* Aplica lo leído:
A – Reproduce sin cambios el pasaje del fragmento sobre la invasión del propio país que empieza con las palabras que contienen "Frente a la" y termina con "problema permanecerá irresoluto.".
B – Retoma el fragmento sobre la invasión del propio país y continúalo a partir de su última oración.

* Fragmento proporcionado:
----------
Frente a la invasión del propio país, uno tiene dos opciones: en el caso de jóvenes fornidos y bien dispuestos, en edad militar y, aparentemente, no impedidos, pueden defender el territorio patrio frente al agresor, como mismo lo hacen las valientes mujeres kurdas; o bien, pueden huir hacia zonas más seguras en busca de cobijo, siguiendo la máxima de vale más cobarde vivo… Ante el miedo a la guerra o a la desgracia, cualquier posición puede ser legítima y cada uno hace lo que su consciencia le dicte y sus bolsillos le permitan. Faltaría más. Pero en geopolítica pasa como con las patologías en medicina, mientras no se identifique la causa que provoca el síntoma, no se supera la enfermedad, como dicen los buenos médicos. Hasta que no se enfoque y resuelva el conflicto que incita a los desplazamientos masivos, el problema permanecerá irresoluto.
----------
(Datos extraídos de una colección)
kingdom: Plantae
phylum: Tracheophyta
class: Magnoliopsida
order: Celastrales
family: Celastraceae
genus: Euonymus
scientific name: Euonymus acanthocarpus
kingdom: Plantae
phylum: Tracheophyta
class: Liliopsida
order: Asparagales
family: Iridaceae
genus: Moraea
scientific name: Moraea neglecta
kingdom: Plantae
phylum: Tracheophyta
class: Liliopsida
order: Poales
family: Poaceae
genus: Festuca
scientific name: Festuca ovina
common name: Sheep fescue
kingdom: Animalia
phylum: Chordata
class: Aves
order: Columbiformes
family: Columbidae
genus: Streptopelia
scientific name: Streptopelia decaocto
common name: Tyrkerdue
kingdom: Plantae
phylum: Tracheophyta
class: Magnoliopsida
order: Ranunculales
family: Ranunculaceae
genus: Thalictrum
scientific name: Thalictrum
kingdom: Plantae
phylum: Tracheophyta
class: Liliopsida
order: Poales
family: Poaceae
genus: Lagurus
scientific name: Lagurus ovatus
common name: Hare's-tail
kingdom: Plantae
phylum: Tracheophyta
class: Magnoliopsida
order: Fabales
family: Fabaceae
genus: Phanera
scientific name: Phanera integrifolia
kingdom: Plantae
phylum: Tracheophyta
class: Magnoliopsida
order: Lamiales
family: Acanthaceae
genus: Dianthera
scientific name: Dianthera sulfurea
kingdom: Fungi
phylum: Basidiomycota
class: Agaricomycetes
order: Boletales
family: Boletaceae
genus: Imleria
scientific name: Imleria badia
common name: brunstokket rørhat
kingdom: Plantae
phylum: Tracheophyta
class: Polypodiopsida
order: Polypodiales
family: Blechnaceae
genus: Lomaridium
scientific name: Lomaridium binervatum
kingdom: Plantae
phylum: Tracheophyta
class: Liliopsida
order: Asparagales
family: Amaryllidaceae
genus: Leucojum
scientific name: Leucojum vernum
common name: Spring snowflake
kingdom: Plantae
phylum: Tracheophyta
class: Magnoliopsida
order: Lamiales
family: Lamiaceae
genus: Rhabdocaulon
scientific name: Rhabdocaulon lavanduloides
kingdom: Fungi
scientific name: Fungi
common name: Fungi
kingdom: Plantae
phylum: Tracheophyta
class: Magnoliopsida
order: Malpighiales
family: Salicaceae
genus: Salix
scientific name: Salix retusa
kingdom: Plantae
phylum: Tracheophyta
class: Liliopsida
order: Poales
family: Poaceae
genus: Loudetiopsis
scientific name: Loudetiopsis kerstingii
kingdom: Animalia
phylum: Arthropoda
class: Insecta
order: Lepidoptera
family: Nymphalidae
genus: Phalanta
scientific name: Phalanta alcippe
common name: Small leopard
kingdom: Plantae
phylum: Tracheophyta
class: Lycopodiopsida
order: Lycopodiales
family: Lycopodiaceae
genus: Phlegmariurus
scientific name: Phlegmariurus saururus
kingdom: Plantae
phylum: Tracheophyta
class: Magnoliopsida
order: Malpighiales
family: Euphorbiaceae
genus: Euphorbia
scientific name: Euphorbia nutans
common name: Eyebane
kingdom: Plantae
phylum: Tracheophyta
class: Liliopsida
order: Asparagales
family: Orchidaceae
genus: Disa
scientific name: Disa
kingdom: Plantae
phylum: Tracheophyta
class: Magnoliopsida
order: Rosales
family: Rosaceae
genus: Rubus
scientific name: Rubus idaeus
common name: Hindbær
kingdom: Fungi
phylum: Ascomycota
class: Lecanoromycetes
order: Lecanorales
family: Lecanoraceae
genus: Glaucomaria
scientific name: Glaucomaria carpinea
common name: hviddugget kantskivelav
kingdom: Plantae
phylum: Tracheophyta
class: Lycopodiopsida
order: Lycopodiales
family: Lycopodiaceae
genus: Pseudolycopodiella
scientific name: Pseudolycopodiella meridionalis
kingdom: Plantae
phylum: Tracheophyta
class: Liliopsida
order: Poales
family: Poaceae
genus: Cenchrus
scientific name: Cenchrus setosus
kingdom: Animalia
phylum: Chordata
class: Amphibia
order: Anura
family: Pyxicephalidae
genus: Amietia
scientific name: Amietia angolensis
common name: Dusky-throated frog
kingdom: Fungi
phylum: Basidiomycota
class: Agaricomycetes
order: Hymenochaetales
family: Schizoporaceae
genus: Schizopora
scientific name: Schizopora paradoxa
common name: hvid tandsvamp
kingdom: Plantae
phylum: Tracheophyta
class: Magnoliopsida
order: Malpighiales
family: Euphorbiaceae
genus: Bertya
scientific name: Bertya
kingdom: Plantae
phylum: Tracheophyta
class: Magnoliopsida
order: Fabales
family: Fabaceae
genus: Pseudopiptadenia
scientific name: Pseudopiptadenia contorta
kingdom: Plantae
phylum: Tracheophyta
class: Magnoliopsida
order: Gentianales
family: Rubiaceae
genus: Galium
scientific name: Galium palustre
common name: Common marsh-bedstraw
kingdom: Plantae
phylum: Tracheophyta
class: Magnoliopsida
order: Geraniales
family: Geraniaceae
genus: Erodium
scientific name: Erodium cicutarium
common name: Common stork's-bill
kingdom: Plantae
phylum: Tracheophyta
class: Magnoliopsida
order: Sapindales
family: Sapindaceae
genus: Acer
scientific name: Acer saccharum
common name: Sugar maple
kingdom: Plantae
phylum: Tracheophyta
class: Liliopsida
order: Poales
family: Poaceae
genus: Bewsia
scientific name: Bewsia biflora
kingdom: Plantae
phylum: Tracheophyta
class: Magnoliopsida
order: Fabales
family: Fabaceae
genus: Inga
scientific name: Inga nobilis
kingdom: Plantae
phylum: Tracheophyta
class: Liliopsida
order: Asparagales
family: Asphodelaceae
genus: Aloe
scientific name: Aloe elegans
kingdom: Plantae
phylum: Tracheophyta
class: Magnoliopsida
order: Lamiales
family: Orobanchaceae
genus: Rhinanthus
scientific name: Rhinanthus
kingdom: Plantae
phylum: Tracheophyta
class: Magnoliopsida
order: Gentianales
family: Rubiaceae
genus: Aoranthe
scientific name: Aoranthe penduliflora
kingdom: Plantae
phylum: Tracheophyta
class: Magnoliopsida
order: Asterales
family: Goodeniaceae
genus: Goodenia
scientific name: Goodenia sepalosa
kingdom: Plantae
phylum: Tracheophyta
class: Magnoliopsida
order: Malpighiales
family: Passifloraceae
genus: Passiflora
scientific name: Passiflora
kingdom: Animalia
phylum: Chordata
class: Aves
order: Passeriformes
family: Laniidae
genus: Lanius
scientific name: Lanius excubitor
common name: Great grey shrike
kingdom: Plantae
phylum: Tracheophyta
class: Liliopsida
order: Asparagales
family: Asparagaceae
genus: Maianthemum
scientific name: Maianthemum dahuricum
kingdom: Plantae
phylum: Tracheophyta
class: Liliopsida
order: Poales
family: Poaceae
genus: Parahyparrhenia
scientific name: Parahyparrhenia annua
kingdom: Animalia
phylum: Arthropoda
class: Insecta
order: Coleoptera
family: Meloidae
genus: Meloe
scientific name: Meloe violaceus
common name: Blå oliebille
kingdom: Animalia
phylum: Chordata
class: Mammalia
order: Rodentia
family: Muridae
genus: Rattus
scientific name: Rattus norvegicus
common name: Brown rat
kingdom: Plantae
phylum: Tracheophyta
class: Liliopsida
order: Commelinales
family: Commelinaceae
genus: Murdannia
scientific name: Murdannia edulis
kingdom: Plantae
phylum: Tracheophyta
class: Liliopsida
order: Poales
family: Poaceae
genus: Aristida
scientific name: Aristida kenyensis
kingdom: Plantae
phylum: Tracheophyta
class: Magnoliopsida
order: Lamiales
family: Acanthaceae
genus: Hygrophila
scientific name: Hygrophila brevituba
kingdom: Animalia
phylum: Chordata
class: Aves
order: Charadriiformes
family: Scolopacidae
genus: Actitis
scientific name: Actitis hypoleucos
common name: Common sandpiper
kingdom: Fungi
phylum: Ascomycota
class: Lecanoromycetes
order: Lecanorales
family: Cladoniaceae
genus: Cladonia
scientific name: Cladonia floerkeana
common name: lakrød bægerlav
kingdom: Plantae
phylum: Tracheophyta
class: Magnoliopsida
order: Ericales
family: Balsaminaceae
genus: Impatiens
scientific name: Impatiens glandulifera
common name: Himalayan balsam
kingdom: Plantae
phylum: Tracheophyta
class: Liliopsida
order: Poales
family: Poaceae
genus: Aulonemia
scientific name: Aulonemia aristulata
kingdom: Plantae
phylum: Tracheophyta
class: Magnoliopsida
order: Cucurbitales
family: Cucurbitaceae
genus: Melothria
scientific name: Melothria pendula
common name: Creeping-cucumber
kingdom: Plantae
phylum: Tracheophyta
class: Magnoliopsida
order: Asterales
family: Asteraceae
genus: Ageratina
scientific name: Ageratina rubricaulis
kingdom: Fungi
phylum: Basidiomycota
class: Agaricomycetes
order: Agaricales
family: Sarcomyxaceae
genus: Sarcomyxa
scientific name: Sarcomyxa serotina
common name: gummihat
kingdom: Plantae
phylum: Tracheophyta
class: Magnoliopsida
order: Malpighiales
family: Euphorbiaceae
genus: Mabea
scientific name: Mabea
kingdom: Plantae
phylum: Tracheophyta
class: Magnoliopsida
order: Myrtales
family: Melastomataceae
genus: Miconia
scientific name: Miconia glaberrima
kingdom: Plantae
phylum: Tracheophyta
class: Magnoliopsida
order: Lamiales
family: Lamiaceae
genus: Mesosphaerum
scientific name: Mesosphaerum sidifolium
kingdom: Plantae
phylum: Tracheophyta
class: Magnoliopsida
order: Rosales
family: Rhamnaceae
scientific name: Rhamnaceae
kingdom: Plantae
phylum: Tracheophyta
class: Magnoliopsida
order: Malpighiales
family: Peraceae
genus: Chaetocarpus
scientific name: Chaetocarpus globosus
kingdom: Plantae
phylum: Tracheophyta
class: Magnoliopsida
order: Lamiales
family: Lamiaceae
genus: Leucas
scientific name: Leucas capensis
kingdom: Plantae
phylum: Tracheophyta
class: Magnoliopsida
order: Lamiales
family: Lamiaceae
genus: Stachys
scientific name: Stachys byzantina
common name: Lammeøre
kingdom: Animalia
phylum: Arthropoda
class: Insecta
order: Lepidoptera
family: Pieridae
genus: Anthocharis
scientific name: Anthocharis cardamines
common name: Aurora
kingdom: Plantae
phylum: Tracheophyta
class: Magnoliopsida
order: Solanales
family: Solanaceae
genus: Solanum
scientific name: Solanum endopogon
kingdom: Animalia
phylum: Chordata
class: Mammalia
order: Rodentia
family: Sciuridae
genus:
----------
* Respuestas por tarea:
A –
Frente a la invasión del propio país, uno tiene dos opciones: en el caso de jóvenes fornidos y bien dispuestos, en edad militar y, aparentemente, no impedidos, pueden defender el territorio patrio frente al agresor, como mismo lo hacen las valientes mujeres kurdas; o bien, pueden huir hacia zonas más seguras en busca de cobijo, siguiendo la máxima de vale más cobarde vivo… Ante el miedo a la guerra o a la desgracia, cualquier posición puede ser legítima y cada uno hace lo que su consciencia le dicte y sus bolsillos le permitan. Faltaría más. Pero en geopolítica pasa como con las patologías en medicina, mientras no se identifique la causa que provoca el síntoma, no se supera la enfermedad, como dicen los buenos médicos. Hasta que no se enfoque y resuelva el conflicto que incita a los desplazamientos masivos, el problema permanecerá irresoluto.

B –
A finales de 1979, la antigua URSS envió tropas a Afganistán en apoyo del gobierno de Kabul para poner freno a la insurgencia de los guerrilleros talibanes. Poco después, Andrea Gromyko, el legendario ministro de Asuntos Exteriores de la URSS, conocido en el argot de los pasillos de la diplomacia como Míster Niet, reconocía en privado, a propósito de la intervención soviética en Afganistán, que la URSS estaba haciendo «el trabajo sucio» para Europa y para los americanos. Y todo por la irresponsabilidad de EE UU en Irán, al dejar caer al Sha y permitir el ascenso al poder del fundamentalismo de Jomeini (…) El apoyo de EE UU y Occidente a la guerrilla afgana de los talibanes es una irresponsabilidad histórica decía entonces.
Y de aquellos polvos vienen estos lodos, podríamos decir hoy.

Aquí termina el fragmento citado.